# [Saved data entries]

[Start of section]

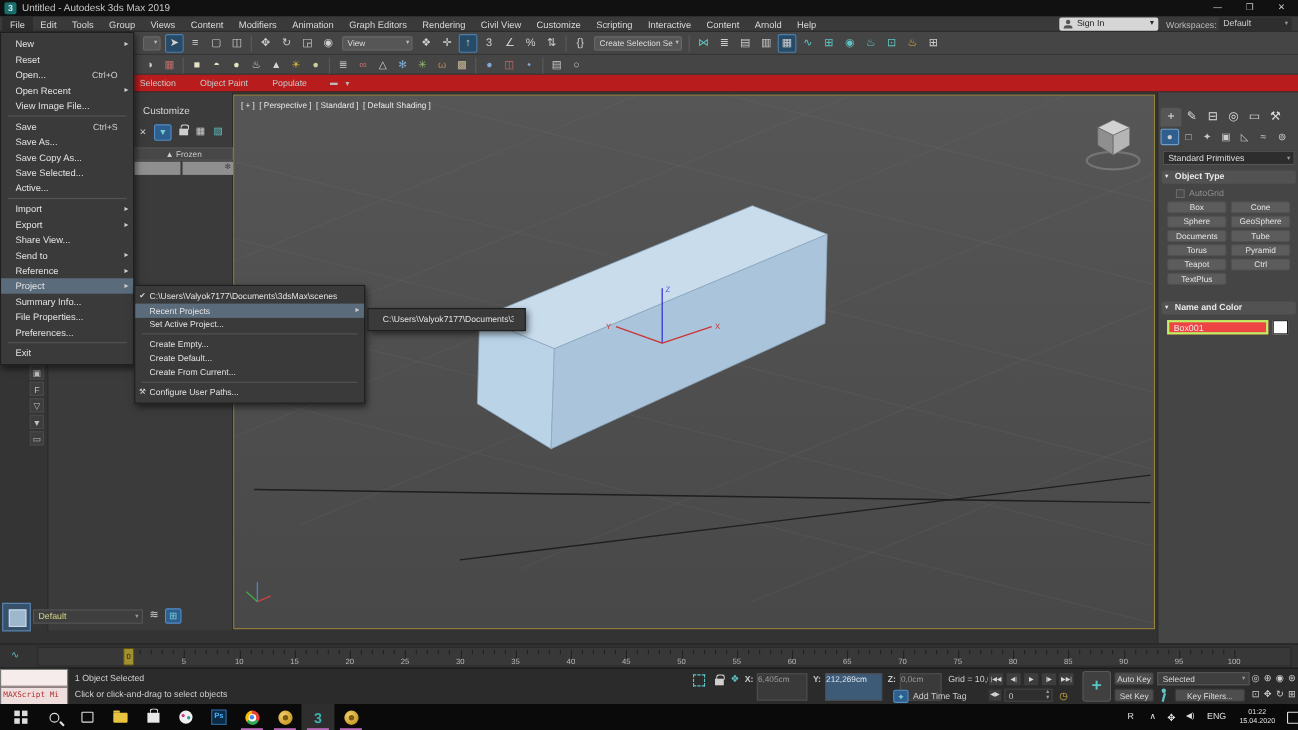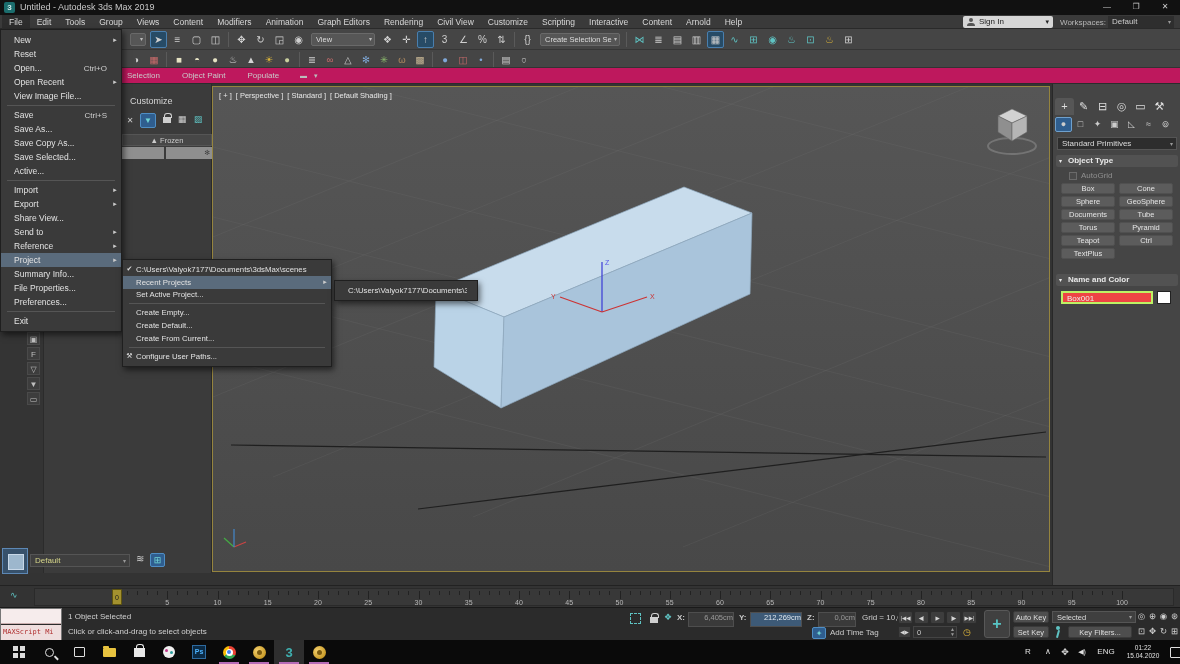--- a/index.html
+++ b/index.html
@@ -45,7 +45,7 @@
 .c-tan{color:#c9b896}.c-lightgray{color:#d5d5d5}
 
 
-#ribbonbar{position:absolute;left:0;top:68px;width:1180px;height:16px;background:#be185d;border-bottom:1px solid #2c2c2c}
+#ribbonbar{position:absolute;left:0;top:68px;width:1180px;height:16px;background:#b91c1c;border-bottom:1px solid #2c2c2c}
 #ribbon-tabs{display:flex;height:16px;padding-left:127px}
 .ribbon-tab{font-size:8px;color:#c9c9c9;line-height:16px;margin-right:22px;white-space:nowrap}
 #ribbon-min{position:absolute;left:300px;top:4px;font-size:7px;color:#bbb}

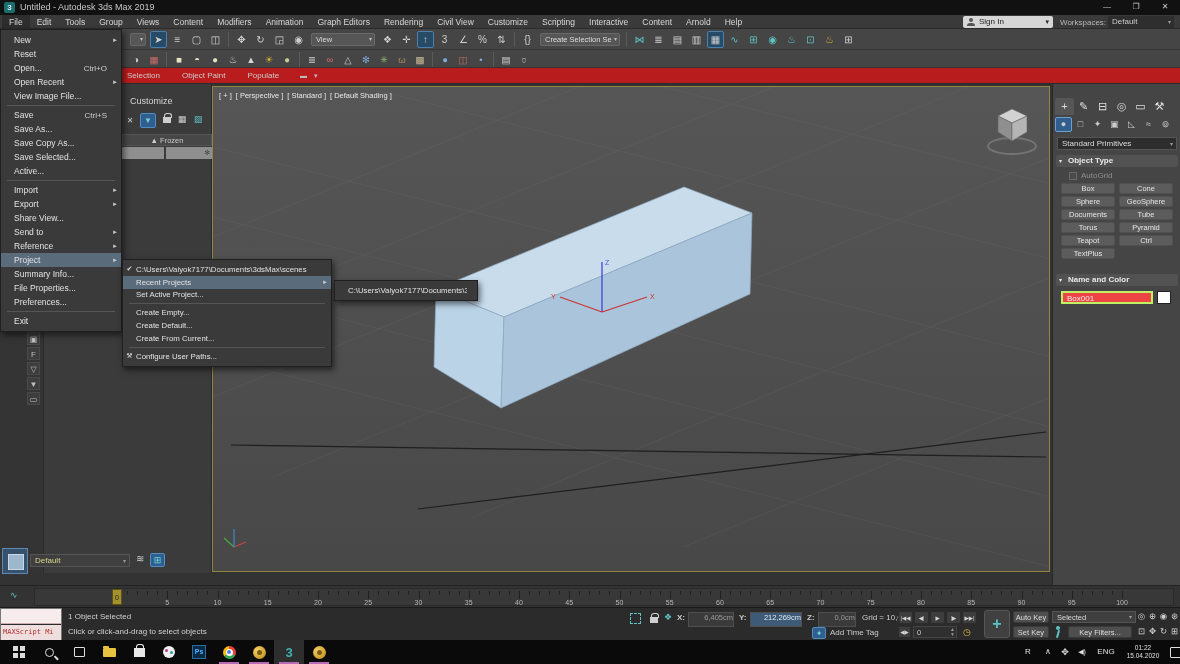--- a/index.html
+++ b/index.html
@@ -135,7 +135,7 @@
 #lock-icon::before{content:'';position:absolute;left:1px;top:-4px;width:6px;height:4px;border:1.5px solid #cfcfcf;border-bottom:none;border-radius:3px 3px 0 0}
 #transform-icon{position:absolute;left:664px;top:4px;font-size:9px;color:#5fc3c3}
 .coord-label{position:absolute;top:5px;font-size:8px;font-weight:bold;color:#c8c8c8}
-.coord-field{position:absolute;top:4px;height:15px;background:#3a3a3a;border:1px solid #4e4e4e;font-size:7.5px;color:#9a9a9a;text-align:right;line-height:10px}
+.coord-field{position:absolute;top:4px;height:25px;background:#3a3a3a;border:1px solid #4e4e4e;font-size:7.5px;color:#9a9a9a;text-align:left;line-height:10px}
 #x-label{left:677px}#x-field{left:688px;width:46px}
 #y-label{left:739px}#y-field{left:750px;width:52px;background:#3d5a77;color:#dfe8f0}
 #z-label{left:807px}#z-field{left:818px;width:38px}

[End of section]

# [Work to complete]
Please retype all the entries word for word, omitting the pictures.

# [Exercise result]
--- a/index.html
+++ b/index.html
@@ -45,7 +45,7 @@
 .c-tan{color:#c9b896}.c-lightgray{color:#d5d5d5}
 
 
-#ribbonbar{position:absolute;left:0;top:68px;width:1180px;height:16px;background:#be185d;border-bottom:1px solid #2c2c2c}
+#ribbonbar{position:absolute;left:0;top:68px;width:1180px;height:16px;background:#b91c1c;border-bottom:1px solid #2c2c2c}
 #ribbon-tabs{display:flex;height:16px;padding-left:127px}
 .ribbon-tab{font-size:8px;color:#c9c9c9;line-height:16px;margin-right:22px;white-space:nowrap}
 #ribbon-min{position:absolute;left:300px;top:4px;font-size:7px;color:#bbb}

--- a/index.html
+++ b/index.html
@@ -135,7 +135,7 @@
 #lock-icon::before{content:'';position:absolute;left:1px;top:-4px;width:6px;height:4px;border:1.5px solid #cfcfcf;border-bottom:none;border-radius:3px 3px 0 0}
 #transform-icon{position:absolute;left:664px;top:4px;font-size:9px;color:#5fc3c3}
 .coord-label{position:absolute;top:5px;font-size:8px;font-weight:bold;color:#c8c8c8}
-.coord-field{position:absolute;top:4px;height:15px;background:#3a3a3a;border:1px solid #4e4e4e;font-size:7.5px;color:#9a9a9a;text-align:right;line-height:10px}
+.coord-field{position:absolute;top:4px;height:25px;background:#3a3a3a;border:1px solid #4e4e4e;font-size:7.5px;color:#9a9a9a;text-align:left;line-height:10px}
 #x-label{left:677px}#x-field{left:688px;width:46px}
 #y-label{left:739px}#y-field{left:750px;width:52px;background:#3d5a77;color:#dfe8f0}
 #z-label{left:807px}#z-field{left:818px;width:38px}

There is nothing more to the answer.